In hygiene, collect the fee at time of service. Patients love this like the connection with their hygienist. This eliminates a line at the front desk, and allows the front desk more time for phone conversations. Clinically, encourage hygienists to do full mouth debridement at one appointment. This saves them time and the result is a more healthy mouth.
Become completely paperless. Operating two systems is a waste of time. New patient forms should be on your website and all patient records should be digital. To become paperless, start one day at a time, and don’t spend time inputting people into the digital records who have not visited the office yet.
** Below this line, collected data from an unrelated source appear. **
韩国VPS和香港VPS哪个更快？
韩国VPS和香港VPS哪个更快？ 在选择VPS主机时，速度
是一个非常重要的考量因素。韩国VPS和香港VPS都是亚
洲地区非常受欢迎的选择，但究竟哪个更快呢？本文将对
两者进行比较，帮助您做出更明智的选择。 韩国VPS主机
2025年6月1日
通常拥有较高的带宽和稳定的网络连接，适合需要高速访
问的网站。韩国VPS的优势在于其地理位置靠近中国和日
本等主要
Efficiency should start on the phone by having the front desk ask questions to eliminate the 30-minute “look and see” emergency appointment. With the patient records on your computer, ask, for example, “Is this broken tooth one the doctor had already recommended for a crown?” From the records, ask if there are any more previously diagnosed teeth in the same quadrant that need treatment. Ask, “Would you like to have all three of these taken care of at the same time? I can make arrangements for that.”
Practicing phone scripts for different scenarios that occur in your office regularly saves a lot of time for the dentist and patient. Phone training is a big part of making days efficient and profitable.
Timing your procedures is a great way to evaluate efficiency. We have learned many lessons from efficient assistants. We have what we call Ruth’s Rule. It’s a tribute to one of our fine assistants. It states, “Use one bur or instrument, do what you need to do, and move on. That bur or that instrument does not get revisited for that patient appointment.”
Scheduling in blocks has a profound effect on efficiency and profit. For example, booking similar procedures at the same time eliminates the team shifting gears both mentally and physically. Blocks of two hours with a production goal forces the team to focus on better scheduling. For example, if your goal for each two-hour block is $3K, there should be no “look-see” appointments during this time. When you produce $6K in the morning, you’re on the track to efficiency and more time away from the office to rejuvenate.